------ DATA SECTION

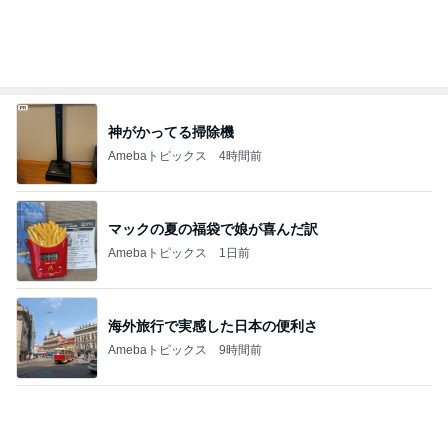
海外旅行で実感した日本の便利さ
Amebaトピックス
9時間前
限定品を選ぶ手土産への違和感
Amebaトピックス
1日前
これがとても好きな天丼の味わい
Amebaトピックス
1日前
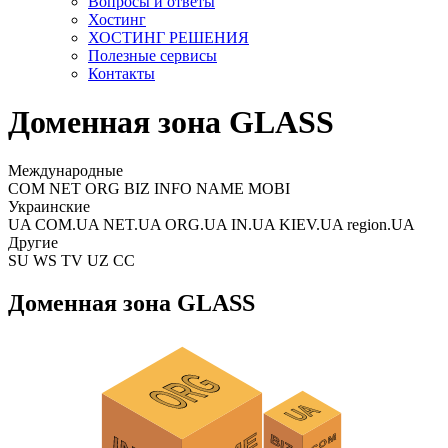
Вопросы и ответы
Хостинг
ХОСТИНГ РЕШЕНИЯ
Полезные сервисы
Контакты
Доменная зона GLASS
Международные
COM NET ORG BIZ INFO NAME MOBI
Украинские
UA COM.UA NET.UA ORG.UA IN.UA KIEV.UA region.UA
Другие
SU WS TV UZ CC
Доменная зона GLASS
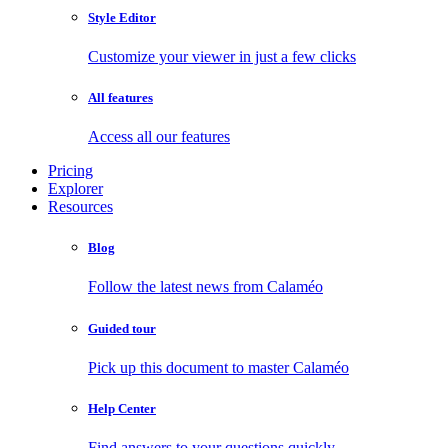
Style Editor
Customize your viewer in just a few clicks
All features
Access all our features
Pricing
Explorer
Resources
Blog
Follow the latest news from Calaméo
Guided tour
Pick up this document to master Calaméo
Help Center
Find answers to your questions quickly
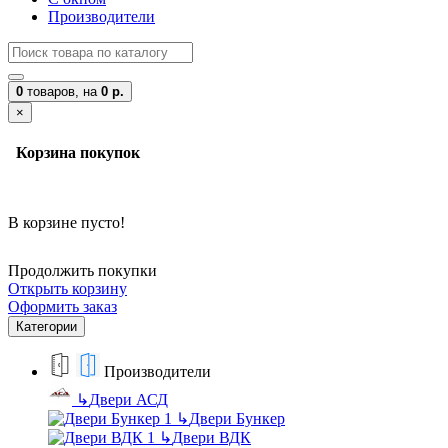
Производители
0
товаров,
на
0 р.
×
Корзина покупок
В корзине пусто!
Продолжить покупки
Открыть корзину
Оформить заказ
Категории
Производители
↳
Двери АСД
↳
Двери Бункер
↳
Двери ВДК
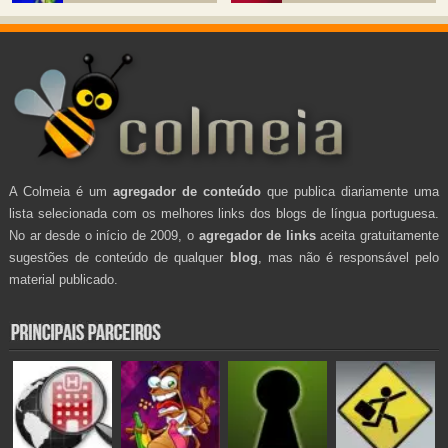
A Colmeia é um
agregador de conteúdo
que publica diariamente uma
lista selecionada com os melhores links dos blogs de língua portuguesa.
No ar desde o início de 2009, o
agregador de links
aceita gratuitamente
sugestões de conteúdo de qualquer
blog
, mas não é responsável pelo
material publicado.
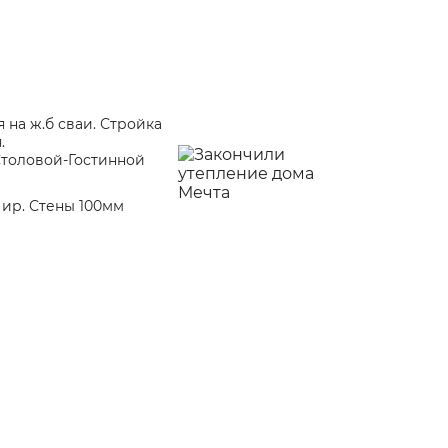
на ж.б сваи. Стройка
.
-Столовой-Гостинной
ир. Стены 100мм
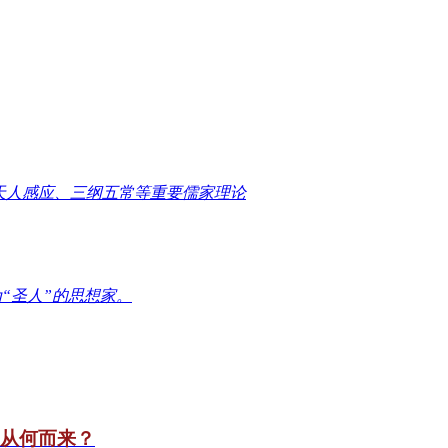
天人感应、三纲五常等重要儒家理论
“圣人”的思想家。
竟从何而来？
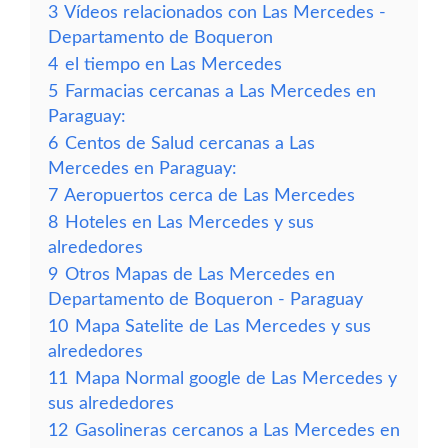
3
Vídeos relacionados con Las Mercedes -
Departamento de Boqueron
4
el tiempo en Las Mercedes
5
Farmacias cercanas a Las Mercedes en
Paraguay:
6
Centos de Salud cercanas a Las
Mercedes en Paraguay:
7
Aeropuertos cerca de Las Mercedes
8
Hoteles en Las Mercedes y sus
alrededores
9
Otros Mapas de Las Mercedes en
Departamento de Boqueron - Paraguay
10
Mapa Satelite de Las Mercedes y sus
alrededores
11
Mapa Normal google de Las Mercedes y
sus alrededores
12
Gasolineras cercanos a Las Mercedes en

------------

ACTIVITY ▸ Starting at the line with "на ж.б сваи. Стройка" and continuing through the end of the material, turn each line into an item of a numbered list. Skip blank lines and omit the pictures.

ANSWER ▸
1. на ж.б сваи. Стройка
2. .
3. -Столовой-Гостинной
4. ир. Стены 100мм
5. 天人感应、三纲五常等重要儒家理论
6. “圣人”的思想家。
7. 竟从何而来？
8. 3
9. Vídeos relacionados con Las Mercedes -
10. Departamento de Boqueron
11. 4
12. el tiempo en Las Mercedes
13. 5
14. Farmacias cercanas a Las Mercedes en
15. Paraguay:
16. 6
17. Centos de Salud cercanas a Las
18. Mercedes en Paraguay:
19. 7
20. Aeropuertos cerca de Las Mercedes
21. 8
22. Hoteles en Las Mercedes y sus
23. alrededores
24. 9
25. Otros Mapas de Las Mercedes en
26. Departamento de Boqueron - Paraguay
27. 10
28. Mapa Satelite de Las Mercedes y sus
29. alrededores
30. 11
31. Mapa Normal google de Las Mercedes y
32. sus alrededores
33. 12
34. Gasolineras cercanos a Las Mercedes en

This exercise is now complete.